The HttpListenerContext.Request
object contains all the information about the request that came to the server. If I look at the relevant properties, I see the following:
Request.RawUrl = "/?q=%E5%B0%BA%E5%85%AB" Request.Query["q"] = "尺八" Request.Url = {http://localhost:8080/?q=尺八}
The problem here is that the Request.Query
property is apparently interpreting the encoded query string parameter using something other than UTF-8. And, looking at the code for HttpListenerRequest.QueryString
(part of the .NET runtime library) confirms that:
public NameValueCollection QueryString { get { NameValueCollection nvc = new NameValueCollection(); Helpers.FillFromString(nvc, this.Url.Query, true, this.ContentEncoding); return nvc; } }
The problem is the this.ContentEncoding
, which says, “use the Request
object’s encoding to interpret this string.” That’s pretty strange. It’s hard to be sure, but I think that the current standard (RFC3986) says that query strings should be UTF-8 encoded. If that’s true, then this is a bug in the HttpListenerRequest
implementation.
Fortunately, there’s an easy workaround. The Request.Url
property is properly formed, so I can use its Query
property to construct my own queryString
collection and ignore Request.QueryString
:
var queryString = HttpUtility.ParseQueryString(context.Request.Url.Query); string q = queryString["q"];
As far as I know, this is the only way to properly handle encoded query strings in HttpListener
. If you know of some way to make Request.QueryString
work as expected (or can tell me why the current behavior isn’t a bug), I’d sure like to hear about it.

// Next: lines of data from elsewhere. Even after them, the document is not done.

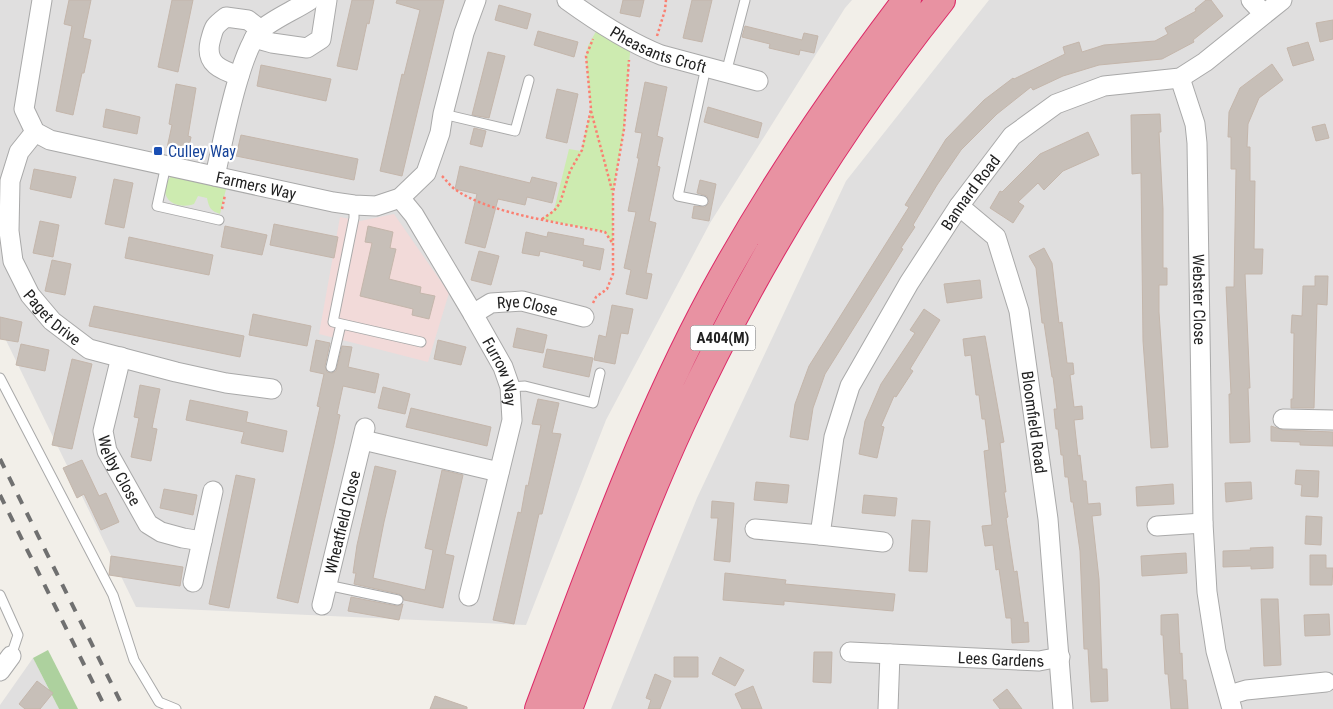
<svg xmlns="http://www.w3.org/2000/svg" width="1333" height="709" viewBox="0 0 1333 709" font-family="'Roboto Condensed',sans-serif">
<rect width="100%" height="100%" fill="#f2efe9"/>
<path fill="#e0dfdf" d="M0,0H852L845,8L710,223L606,420L526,625L136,607L0,328Z
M989,0H1333V709H611L697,498L846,181Z
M33,658L59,709H0V705Z"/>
<path fill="#f2dad9" d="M394,214L449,293L428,362L319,334L340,217L360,221Z"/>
<path fill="#cdebb0" d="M601,22L631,40L624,129L613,193V245L605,232L542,219L554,210L569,149L581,151L591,109L586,56L588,46Z
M175,173L227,185L220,214C211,211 209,208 207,198L198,196L194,204C181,209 162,203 165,186C166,180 172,176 175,173Z"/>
<path fill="#add19e" d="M48,650L78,709H59L33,658Z"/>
<path fill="#c7bfb8" stroke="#c4b6ab" d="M69,0H91L83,38L91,40L84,73H82L73,115L56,111L72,26L64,24Z
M172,0H193L178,72L158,67Z
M352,0H374L369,24L367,23L357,70L337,66Z
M397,0H444L402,176L380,171L402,74L404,75L420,10L396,3Z
M623,0H644L640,17L620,13Z
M692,0H712L702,42L683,38Z
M1206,0H1211L1223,16L1193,40L1194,42L1162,59L1099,65L1063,76L1033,90L1031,87L997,114L961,150L937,185L913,225L915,227L901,248L903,249L825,374L813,408L808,440L790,437L795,404L809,366L909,207L905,205L946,139L984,100L1013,78L1014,79L1065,54L1063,47L1079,42L1082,52L1104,45L1155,41L1168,34L1165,28L1196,11L1195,9Z
M499,5L531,14L527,29L495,20Z
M1333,20V39L1320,42L1316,23Z
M745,26L802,40L804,33L818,36L814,53L800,50L799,55L769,48L770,44L742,37Z
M538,31L578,42L574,57L534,45Z
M1308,42L1314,60L1293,66L1287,48Z
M488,52L505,56L489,118L472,115Z
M1272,64L1283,80L1259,98L1248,124L1247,147H1250V181H1255L1254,249H1263L1262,274H1245L1250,388H1248L1250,442L1230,443L1229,394H1231L1226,287H1234L1236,169H1231V137H1228L1229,112L1240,88Z
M261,65L331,79L326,101L257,86Z
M645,82L667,87L657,136L663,138L657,166L660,167L649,221L656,223L646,273L652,274L647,299L626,294L631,270L624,268L636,212L628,211L639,158H637L642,133L635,132Z
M176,84L196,88L188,136L191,137L188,152L167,148L172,125L169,124Z
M557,89L578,94L567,143L546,138Z
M708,107L762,123L758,138L704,122Z
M106,109L140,117L137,134L103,127Z
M1160,114L1161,132H1159L1163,209V268H1167V285H1159V312L1168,447L1151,448L1143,341L1141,173L1132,174L1131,115Z
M1325,124L1329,138L1316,141L1312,127Z
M474,128L486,131L482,147L470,144Z
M1088,132L1099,155L1063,171L1044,190L1038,183L1018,202L1024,206L1013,223L990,208L1000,191L1002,192L1040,154Z
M241,135L358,159L354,180L236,156Z
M460,166L530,183L532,177L557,183L552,203L527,197L525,205L498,199L485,248L465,243L477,194L455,189Z
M34,169L76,177L71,198L30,189Z
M114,179L133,183L124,228L105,224Z
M700,180L716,184L709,221L692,218L694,206L705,207L709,203L707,196L697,193Z
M40,221L59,225L53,257L33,253Z
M274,224L338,237L334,258L270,245Z
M225,226L267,235L262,255L221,247Z
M368,226L393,232L390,248L396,249L389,279L421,287L420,293L435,296L429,319L412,315L413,309L360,296L372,243L365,242Z
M526,232L547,237L548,232L584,239L583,245L604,249L600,270L583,266L584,261L540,251L539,256L522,253Z
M129,237L213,255L209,275L125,258Z
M1044,248L1052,263L1059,323L1062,322L1067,363H1073L1074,374L1070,375L1074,407L1082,406L1083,419L1074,420L1078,456L1080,455L1083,481H1086L1088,504L1100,503L1101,515L1092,516L1099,579L1102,669H1107L1108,701L1091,702L1088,649H1084L1080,551L1073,502H1071L1068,477H1065L1063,455H1061L1058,429H1056L1054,409H1057L1053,377H1052L1044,323H1042L1036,268L1029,256Z
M479,251L499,256L491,285L471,280Z
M52,260L71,264L65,295L45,291Z
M1315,276H1328L1327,305L1317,304L1314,408H1291V399H1293L1294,333H1291L1292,315L1302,316L1303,286H1315Z
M980,280L982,298L947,303L944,284Z
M612,305L633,309L628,334L621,333L615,364L594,360L599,335L606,337Z
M94,306L244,336L240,357L89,326Z
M924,309L940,320L910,369L913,371L896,397L894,396L881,426L884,427L877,458L859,454L865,421L881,384L915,333L910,330Z
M253,314L311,326L307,346L249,335Z
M0,317L22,322L18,342L0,339Z
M517,328L547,335L543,353L513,347Z
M985,336L1004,442L1000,443L1006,492H1004L1008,517L1006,518L1014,572L1017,571L1024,623L1028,622L1029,642L1012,643L1011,618H1006L999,569L996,570L993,545L985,546L982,526L992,525L984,451L989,450L985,419H982L979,395H976L971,355L965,356L963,339Z
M316,340L330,343L325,366L327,372L332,373L336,371L342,346L352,347L348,367L379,374L375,393L343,386L337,414L340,415L334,444L298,603L277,598L320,407L317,406L324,374L310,371Z
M438,340L466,347L461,365L434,359Z
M21,344L49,350L45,371L16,365Z
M547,349L593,358L589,377L543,367Z
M72,359L92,364L72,449L52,445Z
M140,385L160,389L152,428L157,429L151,461L131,457L139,418L134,417Z
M383,387L410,394L405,414L378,408Z
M538,399L559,403L552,433L561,434L542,514H539L514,624L493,620L518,512L521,513L526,485L528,486L541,425L532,424Z
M190,400L248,412L246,422L287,431L283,452L241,443L244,432L186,420Z
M411,408L491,427L487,446L406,427Z
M1271,426L1283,430L1333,432V446L1300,445V442L1271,441Z
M82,460L99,496L106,493L119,522L101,530L84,494L77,498L63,468Z
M375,466L396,471L384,522L373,578L425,590L433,550L425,548L442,470L463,475L445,554L454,556L443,608L404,600L402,596L399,594L354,584L356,573H353L357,545Z
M1296,470L1319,471L1318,497L1301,496L1302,485L1295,484Z
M236,475L255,479L229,608L209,604Z
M756,482L789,485L787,503L754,500Z
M1251,482L1252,499L1226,502L1225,483Z
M1173,484L1174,504L1137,506L1136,487Z
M164,489L197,495L193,515L160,508Z
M864,495L897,498L895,516L862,513Z
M712,501L734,503L730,562L714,560L718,518H711Z
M1306,516L1322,517L1321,545L1305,544Z
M912,520L930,521L927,572L909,571Z
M1273,547V568L1251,569V566L1223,567V551L1251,550L1250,548Z
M1186,553L1187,573L1142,576L1141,556Z
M1310,555H1326V568H1333L1332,585H1310Z
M111,556L183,567L180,586L109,575Z
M725,573L786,580L785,584L895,594L893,611L784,601V605L723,600Z
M351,597L397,606L403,604L399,620L348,611Z
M1261,599H1278L1281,665L1264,666Z
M1178,614L1180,654L1182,653L1183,680H1186L1188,709H1171L1168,674H1165L1163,635H1161V615Z
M1329,614L1330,635L1305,636L1304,615Z
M814,652H832L831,683L813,682Z
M674,657H698V677H674Z
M720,657L744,670L735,686L712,674Z
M655,674L671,681L660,709H648L651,700L646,698Z
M37,681L53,693L40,709H25L19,704Z
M753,686L762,709H742L735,694Z
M1007,689L1022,709H1000L993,700Z
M435,696L467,707V709H430Z"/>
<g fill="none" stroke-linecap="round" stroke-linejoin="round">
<g stroke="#a9a9a9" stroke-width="11">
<path id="lane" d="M726,73L745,0
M443,114L515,131L529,80
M166,165L157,206L219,220
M703,201L678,196L706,67
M354,205V218L333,322L421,342
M331,367L341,324
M0,378L113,595L134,660L159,702L176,709
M510,387L525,386L593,403L600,373
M327,585L398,600
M0,595L18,635L11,656"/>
</g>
<g stroke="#a9a9a9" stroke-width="21">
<g id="street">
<path id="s1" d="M42,0L24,109L35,132L50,140L333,202L354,205L376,206L400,198L426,173L440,133L443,114L464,33L476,0"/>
<path id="s2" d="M567,0C596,21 628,42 661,55L758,81"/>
<path d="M1251,0L1264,14"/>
<path d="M254,38L272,43L307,48L321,39L327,0"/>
<path d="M239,76C221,70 205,64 210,42C214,27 213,27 226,17L248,20L261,30"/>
<path id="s3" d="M1180,78L1195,124L1197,143L1203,523L1207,592L1216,651L1232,709"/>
<path id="s4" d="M35,132L19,152L10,181L9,231L13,261L30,295L52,321L89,349L176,372L226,383L272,389"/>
<path d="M215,176C222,146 240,48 261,30C273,19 295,10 310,0"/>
<path id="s5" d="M400,198L414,215L473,314L503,367L510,387L512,420L469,596"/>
<path id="s6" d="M959,206L996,237L1019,311L1048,519L1063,709"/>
<path id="s7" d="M473,314L491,303L522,301L584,317"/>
<path id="s8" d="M121,357L103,431L107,451L148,524L161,532L183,538L202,541"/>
<path d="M1283,419L1333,420"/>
<path d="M363,440L499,472"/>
<path d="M1157,526L1203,523"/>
<path d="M755,529L820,535"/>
<path id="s9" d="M883,542L820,535L834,437L850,386L909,283L959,206L1012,136L1056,104L1104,86L1180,78L1205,62L1282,0"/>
<path d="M193,582L213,491"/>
<path id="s10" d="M322,605L365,428"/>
<path id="s11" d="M850,652L1039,661L1060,657"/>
<path d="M0,671L11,656"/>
<path d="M1229,695L1246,690L1326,682"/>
<path d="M888,709L890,654"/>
</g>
</g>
<g stroke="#dc2a67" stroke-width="30">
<path id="highway" d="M539,709C592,568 642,426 714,293C770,190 836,93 907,0
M568,709C604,613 638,516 681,423C751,272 837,130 941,0"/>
</g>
<path stroke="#fa8072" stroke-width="2.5" stroke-dasharray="2.5 2.5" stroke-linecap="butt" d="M657,36L665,10L666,0
M591,111L612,190
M442,176C447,181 451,187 456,190C491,214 562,223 605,232L613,244
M222,209L225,195
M542,219L554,211L560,203L570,171L582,150L591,109L586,56L593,39
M593,303L596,297L607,289L613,274V193L624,129L629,60"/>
<use href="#lane" stroke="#fff" stroke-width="9"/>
<use href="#street" stroke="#fff" stroke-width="19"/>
<use href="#highway" stroke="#e892a2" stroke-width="28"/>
<path stroke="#707070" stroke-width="4" stroke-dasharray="10 10" stroke-linecap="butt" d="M0,459L124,709
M0,495L106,709"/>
</g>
<rect fill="#1a4fb4" stroke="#fff" stroke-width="2" x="153" y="146" width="10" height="10" rx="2.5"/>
<g text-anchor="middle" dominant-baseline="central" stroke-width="4.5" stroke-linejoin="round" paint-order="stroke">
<rect fill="#fff" stroke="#646464" stroke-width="1" x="690.5" y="325.5" width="65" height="25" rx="4"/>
<g font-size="15" font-weight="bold" fill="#222">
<text x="723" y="338">A404(M)</text>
</g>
<g font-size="16" fill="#222" stroke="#fff">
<text stroke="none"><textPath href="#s2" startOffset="105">Pheasants Croft</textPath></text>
<text stroke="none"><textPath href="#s1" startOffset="364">Farmers Way</textPath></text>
<text stroke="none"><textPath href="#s9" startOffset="444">Bannard Road</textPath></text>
<text stroke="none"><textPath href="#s3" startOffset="224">Webster Close</textPath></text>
<text stroke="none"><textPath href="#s7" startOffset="58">Rye Close</textPath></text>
<text stroke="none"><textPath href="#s4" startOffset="206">Paget Drive</textPath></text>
<text stroke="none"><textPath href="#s5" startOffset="202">Furrow Way</textPath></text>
<text stroke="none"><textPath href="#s6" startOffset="238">Bloomfield Road</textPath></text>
<text stroke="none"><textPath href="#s8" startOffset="119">Welby Close</textPath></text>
<text stroke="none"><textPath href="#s10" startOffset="85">Wheatfield Close</textPath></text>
<text stroke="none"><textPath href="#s11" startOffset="151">Lees Gardens</textPath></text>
</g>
<g font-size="16" fill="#164399" stroke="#fff" text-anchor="start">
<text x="168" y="151">Culley Way</text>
</g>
</g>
</svg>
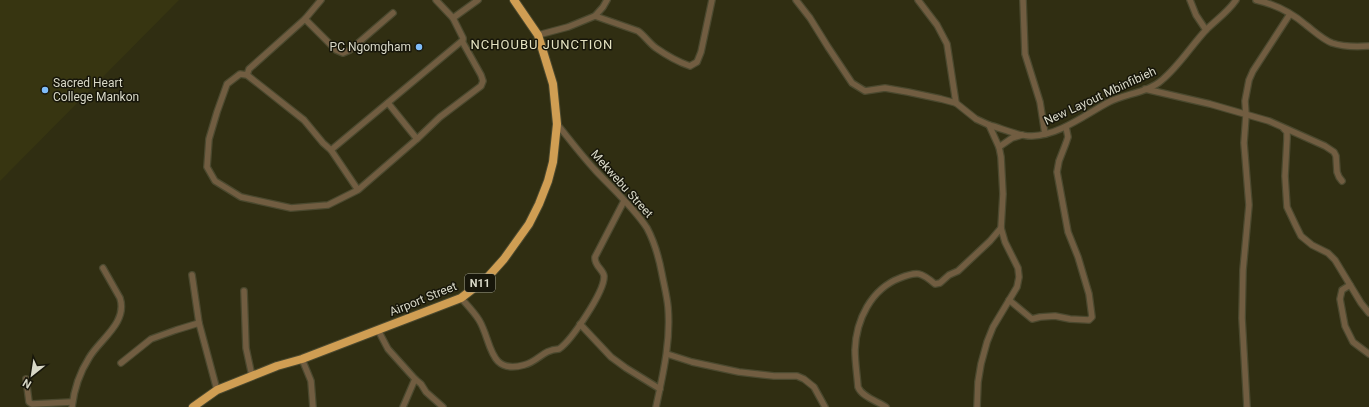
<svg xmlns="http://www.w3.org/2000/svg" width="1369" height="407" font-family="Roboto,sans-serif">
<rect width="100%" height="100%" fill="#302e12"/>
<path fill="#373511" d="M0 0H179L0 181Z"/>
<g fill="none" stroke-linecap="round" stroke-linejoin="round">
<g stroke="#4b492f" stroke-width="8">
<g id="minor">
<path d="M436 0 453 18"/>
<path d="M796 0 810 18 828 47 852 83 865 91 885 88 908 92 941 99 956 103 976 119 989 125 999 147 1001 157 1003 194 1001 228 1005 242 1018 268 1019 277 1017 287 993 327 987 342 981 364 978 382 977 407"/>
<path d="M918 0 937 25 947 44 956 103"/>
<path d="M1023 0 1025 54 1040 102 1045 134"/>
<path d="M1190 0 1196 15 1206 30"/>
<path d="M1256 0C1274 4 1292 13 1306 25 1314 31 1322 39 1332 43 1344 47 1356 47 1369 46"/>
<path d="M595 16 638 31C645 36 649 43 656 48 666 55 678 62 690 66L697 62 701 52 712 0"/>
<path d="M305 19 336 50 343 53 350 50 393 13"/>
<path d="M538 35 568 27 595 16 603 7 607 0"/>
<path d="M247 75 249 69 305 19 321 0"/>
<path d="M1145 89 1210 104 1269 121 1325 146 1334 152 1336 156 1337 172 1339 177 1342 181"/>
<path d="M388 103 417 139"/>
<path d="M557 124C570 140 582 156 596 171 613 189 634 208 647 228 655 243 659 258 662 274 664 285 667 296 668 307 671 341 663 374 656 407"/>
<path d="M989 125C1001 128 1020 137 1032 136 1060 135 1086 114 1109 102 1125 94 1149 92 1162 80 1179 66 1191 46 1206 30 1216 20 1228 12 1236 0"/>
<path d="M1284 129 1287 132V139L1285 176 1287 207 1296 226 1301 236 1312 245 1328 253 1335 260 1361 303 1369 313"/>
<path d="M999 147 1012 138 1022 135"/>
<path d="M331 150 463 40V38L453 18 478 0"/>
<path d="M358 190 331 150 323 143 304 120 247 75 240 74 227 84 217 112 209 139 207 167 215 181 241 197 291 208 328 205 358 190 417 139 440 117 481 86 483 81 481 75 462 41"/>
<path d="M192 275 199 323 217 390"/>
<path d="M1350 285 1342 290 1340 299 1345 326 1353 342 1369 354"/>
<path d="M244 291 246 348 252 376"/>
<path d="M461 298C467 305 474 312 479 320 492 341 488 375 524 365 539 361 542 350 559 349 571 341 605 291 604 276 603 269 594 266 595 257L624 201"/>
<path d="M1009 300 1032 319 1040 317 1055 316 1070 319 1089 320 1092 317 1089 294 1078 257 1068 232 1057 172 1059 161 1066 143 1068 137 1066 127"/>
<path d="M580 324 611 357 626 368 660 389"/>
<path d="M378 330 388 349 415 379 421 384 426 392 443 407"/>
<path d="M667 354 692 362 739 372 774 376H797L804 379 814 387 825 407"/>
<path d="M302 359 311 381 313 407"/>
<path d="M121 363 151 339 176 330 199 323"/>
<path d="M26 379 29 402 32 404 72 402"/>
<path d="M72 407C74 390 80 372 89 358 99 340 128 323 120 298L103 268"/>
<path d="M403 407 415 379"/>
<path d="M886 407C877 401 862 397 858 387 857 374 855 362 855 350 856 320 871 289 900 278 917 271 921 272 935 284L940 283 949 275 958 271 990 241 1001 228"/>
<path d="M1247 407 1242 318 1243 270 1249 205 1244 143 1246 115 1245 101 1249 80 1253 71 1290 14"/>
</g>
</g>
<g stroke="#4b492f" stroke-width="10">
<path id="highway" d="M193 407 217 390 277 366 302 359 461 298 487 278 504 259 529 224 539 204 548 181 553 162 557 124 553 84 538 35 514 0"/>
</g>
<use href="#minor" stroke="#715d41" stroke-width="5.5"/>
<use href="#highway" stroke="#d09e53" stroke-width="8"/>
</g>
<g fill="#7fbdfa" stroke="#17160a" stroke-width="1.5">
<circle cx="419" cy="47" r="4"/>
<circle cx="45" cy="90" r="4"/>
</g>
<g text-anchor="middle" stroke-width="3" stroke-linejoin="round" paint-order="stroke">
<rect fill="#17160a" stroke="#9e9e8e" stroke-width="1" x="465" y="274" width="30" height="18" rx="3"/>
<g font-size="11" font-weight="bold" fill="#d8d8c7">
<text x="480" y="287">N11</text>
</g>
<g font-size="12" fill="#d8d8c7" stroke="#17160a" text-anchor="end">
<text x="411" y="51">PC Ngomgham</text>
<text x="53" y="87" text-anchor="start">Sacred Heart<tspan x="53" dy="14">College Mankon</tspan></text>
</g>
<g font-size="12" fill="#d8d8c7" stroke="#17160a">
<text transform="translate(1100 96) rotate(-25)" y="4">New Layout Mbinfibieh</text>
<text transform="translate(622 184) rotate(48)" y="4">Mekwebu Street</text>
<text transform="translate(423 299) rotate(-22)" y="4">Airport Street</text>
</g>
<g font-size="13" letter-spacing="1" fill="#e4e2c1" stroke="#17160a">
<text x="542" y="49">NCHOUBU JUNCTION</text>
</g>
</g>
<g transform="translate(32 375) rotate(210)" stroke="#17160a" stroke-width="3" paint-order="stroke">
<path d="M0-3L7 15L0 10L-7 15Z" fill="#d8d8c7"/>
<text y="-6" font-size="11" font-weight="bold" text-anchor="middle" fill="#d8d8c7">N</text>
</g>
</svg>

¹I always pronounced that word “rig-a-ma-role.” But the word is “rig-ma-role”. Learn something new every day.
²WordPress lets you add Unicode characters when adding a new post, but if you pull the post up to edit it afterwards, the Unicode characters get turned into question marks. Also, the “new post” editor accepts Unicode characters directly but any editing done after that requires you to input the characters using HTML Unicode escapes, like <code>尺八</code>.